[Maruja by Bret Harte]@TWC D-Link book
Maruja

CHAPTER III
19/36

Single horsemen and carriages began to arrive; and, mingled with the modern turnouts of the home party and the neighboring Americans, were a few of the cumbrous vehicles and chariots of fifty years ago, drawn by gayly trapped mules with bizarre postilions, and occasionally an outrider.
Dark faces looked from the balcony of the patio, a light cloud of cigarette-smoke made the dark corridors the more obscure, and mingled with the forgotten incense.

Bare-headed pretty women, with roses starring their dark hair, wandered with childish curiosity along the broad veranda and in and out of the French windows that opened upon the grand saloon.

Scrupulously shaved men with olive complexion, stout men with accurately curving whiskers meeting at their dimpled chins, lounged about with a certain unconscious dignity that made them contentedly indifferent to any novelty of their surroundings.

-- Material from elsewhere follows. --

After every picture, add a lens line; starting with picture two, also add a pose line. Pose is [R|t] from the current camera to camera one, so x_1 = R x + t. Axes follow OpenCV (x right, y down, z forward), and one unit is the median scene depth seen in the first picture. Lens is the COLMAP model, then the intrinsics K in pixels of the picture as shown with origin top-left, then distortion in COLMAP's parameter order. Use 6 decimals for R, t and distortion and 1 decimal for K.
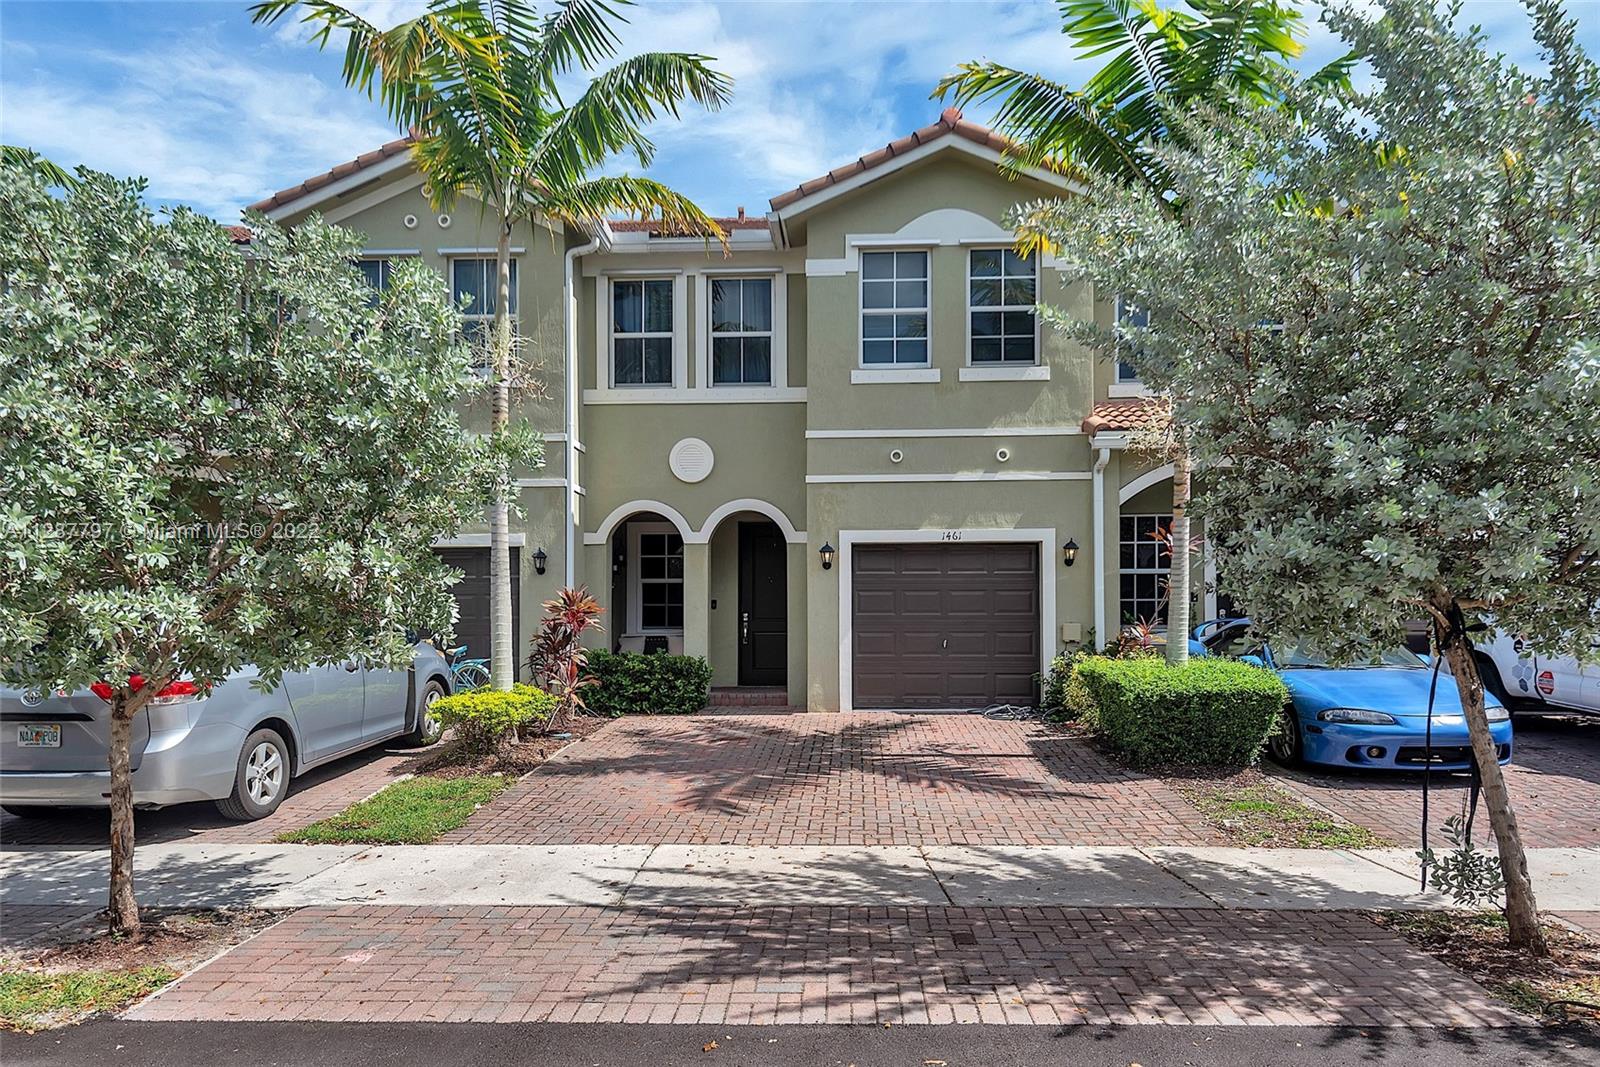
lens RADIAL K [[1012.3, 0, 799.3], [0, 1012.3, 575.6], [0, 0, 1]] dist [0.043084, -0.000067]
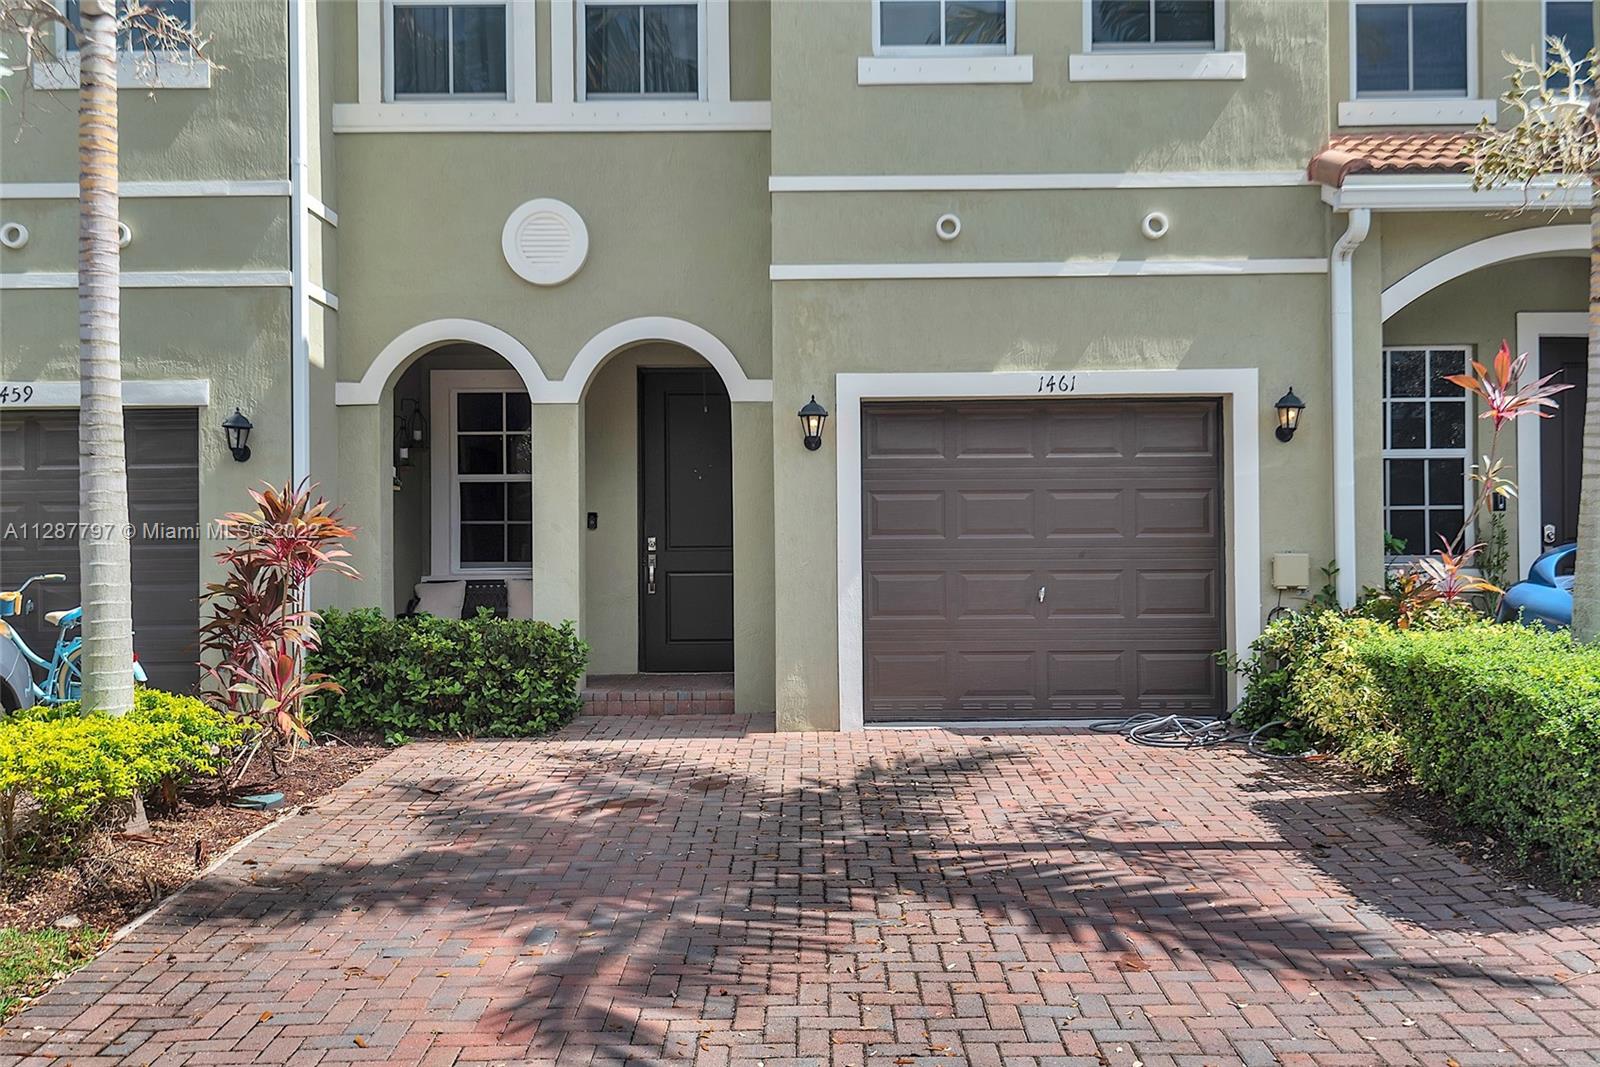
lens RADIAL K [[1480.1, 0, 800.0], [0, 1480.1, 533.5], [0, 0, 1]] dist [0.014929, 0.003102]
pose [[0.998823, -0.004841, 0.048258, -0.015145], [0.003133, 0.999368, 0.035409, 0.009463], [-0.048399, -0.035216, 0.998207, 0.259013]]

For a while the two races kept mechanically apart; but, through the tactful gallantry of Garnier, the cynical familiarity of Raymond, and the impulsive recklessness of Aladdin, who had forsaken his enchanted Palace on the slightest of invitations, and returned with the party in the hope of again seeing the Princess of China, an interchange of civilities, of gallantries, and even of confidences, at last took place.

Jovita Castro had heard (who had not ?) of the wonders of Aladdin's Palace, and was it of actual truth that the ladies had a bouquet and a fan to match their dress presented to them every morning, and that the gentlemen had a champagne cocktail sent to their rooms before breakfast?
"Just you come, Miss, and bring your father and your brothers, and stay a week and you'll see," responded Aladdin, gallantly.